═══ Source extract

- About 85 percent of the world's airlines could face financial distress by the end of the year without government aid, Emirates President Tim Clark and Etihad CEO Tony Douglas said.
DUBAI: Top executives of Emirates and Etihad, two of the Middle East's biggest airlines, have said passenger demand may not return to pre-coronavirus crisis levels until 2023.
About 85 percent of the world's airlines could face financial distress by the end of the year without government aid, Emirates President Tim Clark and Etihad CEO Tony Douglas told a video conference hosted by the US-UAE Business Council last week.
Clark and Douglas reiterated their beliefs that until an effective vaccine for the COVID-19 respiratory disease becomes widely available, how passengers fly will be different, a statement by the council said.
Lasting restrictions like 14-day quarantines, testing, and social distancing will impact demand and operations, they said.
The airlines could not be reached for comment.
Emirates and Etihad, which operate fleets of over 370 aircraft, a majority of them wide-bodied, have grounded their operations in March and are serving limited outbound flights to take repatriate foreigners from the United Arab Emirates.
Dubai is expected to resume welcoming tourists by July, more than four months after halting the vital sector due to the coronavirus pandemic, an official said.
The return however will be gradual and could be delayed until September, Helal al-Marri, the director general of Dubai's Department of Tourism and Commerce Marketing, told Bloomberg TV last week.
A majority of global airlines have also stopped operations due to shutdowns imposed to counter the spread of the novel coronavirus.
The International Air Transport Association has repeatedly called on governments to provide generous aid to airlines.
IATA said on April 23 that air traffic in the Middle East and North Africa is set to plummet by more than half due to the virus crisis.
It also said that MENA airlines' revenues are forecast to slump by $24.5 billion this year compared to 2019.
The International Civil Aviation Organization, a UN agency, said last month that the pandemic could mean 1.2 billion fewer air passengers worldwide by September.
IATA has urged governments to offer airlines direct financial support, loans and tax relief.

══════
═══ Data excerpts

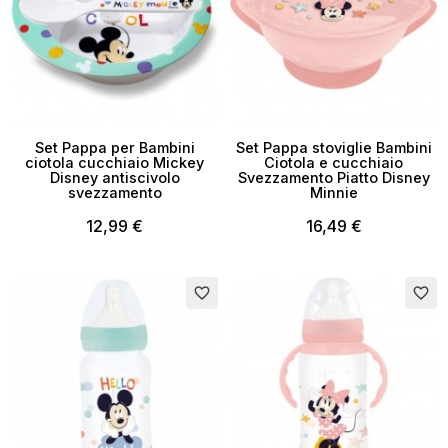
Set Pappa per Bambini
Set Pappa stoviglie Bambini
ciotola cucchiaio Mickey
Ciotola e cucchiaio
Disney antiscivolo
Svezzamento Piatto Disney
svezzamento
Minnie
12,99 €
16,49 €
favorite_border
favorite_border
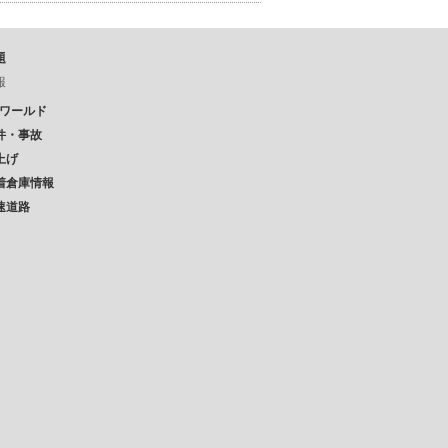
題
報
Pワールド
件・事故
上げ
着倉庫情報
速道路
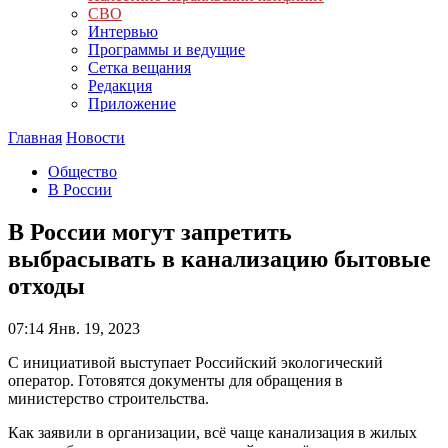
СВО
Интервью
Программы и ведущие
Сетка вещания
Редакция
Приложение
Главная
Новости
Общество
В России
В России могут запретить
выбрасывать в канализацию бытовые
отходы
07:14
Янв. 19, 2023
С инициативой выступает Российский экологический
оператор. Готовятся документы для обращения в
министерство строительства.
Как заявили в организации, всё чаще канализация в жилых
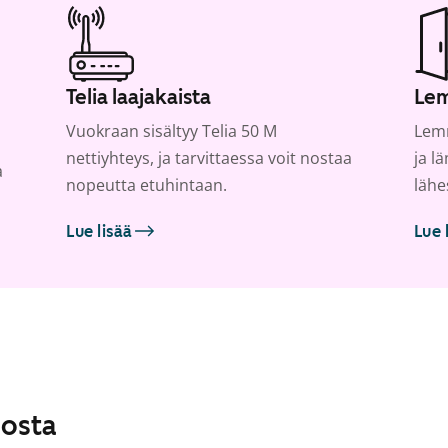
Telia laajakaista
Lem
Vuokraan sisältyy Telia 50 M
Lemm
nettiyhteys, ja tarvittaessa voit nostaa
ja l
a
nopeutta etuhintaan.
lähe
Lue lisää
Lue 
losta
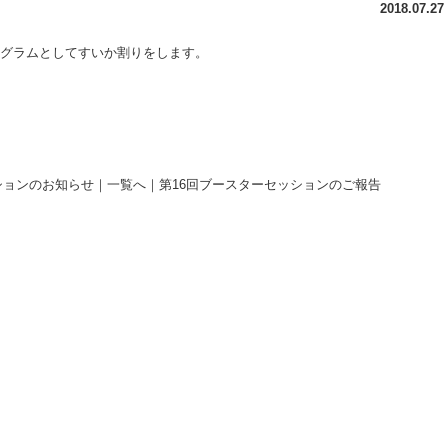
2018.07.27
プログラムとしてすいか割りをします。
ションのお知らせ
｜
一覧へ
｜
第16回ブースターセッションのご報告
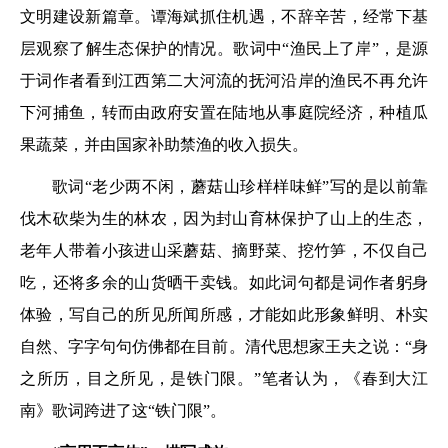
文明建设新篇章。谭海斌抓住机遇，不辞辛苦，经常下基
层观察了解生态保护的情况。歌词中“渔民上了岸”，是源
于词作者看到江西第二大河流的抚河沿岸的渔民不再允许
下河捕鱼，转而由政府安置在陆地从事庭院经济，种植瓜
果蔬菜，并由国家补助禁渔的收入损失。
歌词“老少两不闲，蘑菇山珍样样味鲜”写的是以前靠
伐木砍柴为生的林农，因为封山育林保护了山上的生态，
老年人带着小孩进山采蘑菇、摘野菜、挖竹笋，不仅自己
吃，还将多余的山货晒干卖钱。如此词句都是词作者躬身
体验，写自己的所见所闻所感，才能如此形象鲜明、朴实
自然、字字句句仿佛都在目前。清代思想家王夫之说：“身
之所历，目之所见，是铁门限。”笔者认为，《春到大江
南》歌词跨进了这“铁门限”。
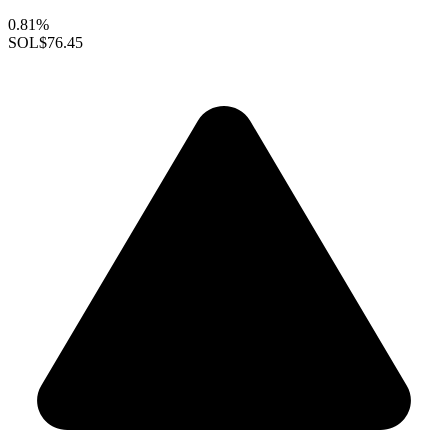
0.81%
SOL
$76.45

══════

▶ What you need to do
A: According to the airline article, what is the earliest year passenger demand might return to pre-coronavirus levels, according to the Emirates and Etihad executives?
B: Duplicate part of the airline article, beginning at the words "Clark and Douglas" and stopping after "the council said.".

▶ Per-task outputs
A: 2023

B:
Clark and Douglas reiterated their beliefs that until an effective vaccine for the COVID-19 respiratory disease becomes widely available, how passengers fly will be different, a statement by the council said.